Also give the example of n = 4, and assume that on the premise of we already know the first cycle and the second cycle, let 1 2 3 4 5 6 7 8 converted into 5 1 2 7 3 8 4:
first cycle:1 -> 2 -> 4 -> 8 -> 7 -> 5 -> 1 second cycle:3 -> 6 -> 3:
Original array:1 2 3 4 5 6 7 8 Array subscript:1 2 3 4 5 6 7 8
take the first cycle:5 1 3 2 7 6 8 4 take the second cycle:5 1 6 2 7 3 8 4
The algorithm above of walking along the cycle which we name it as cycle_leader, this part of the code is as follows:
//Array index starts at 1, from is the leader of the cycle, mod is the number of modulo which should be 2 * n + 1, the time complexity is O (cycle length)

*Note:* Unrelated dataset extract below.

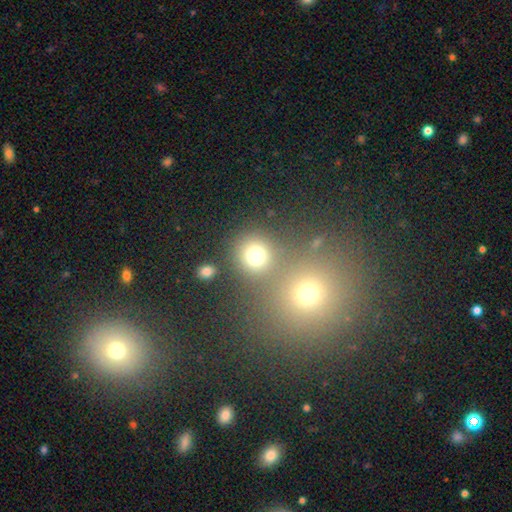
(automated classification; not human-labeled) Smooth or featured? Predicted: smooth (p=0.73). How rounded? Predicted: round (p=0.86). Merging? Predicted: none (p=0.69).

void cycle_leader(int *a, int from, int mod)
{
int t, i;
for (i = from * 2 % mod; i != from; i = i * 2 % mod)
{
t = a[i];
a[i] = a[from];
a[from] = t;
}
}
2.3.2、Magic Conclusion: If 2 * n = (3 ^ k - 1), the number of the cycle and the starting position of the leader each cycle can be determined
Now I want to refer to a conclusion from the paper "A Simple In-Place Algorithm for In-Shuffle",that is In an array of order 2*n = (3^k-1), we have exactly k cycles with 1,3,9,...3^(k-1) each belonging to a different cycle as cycle leader.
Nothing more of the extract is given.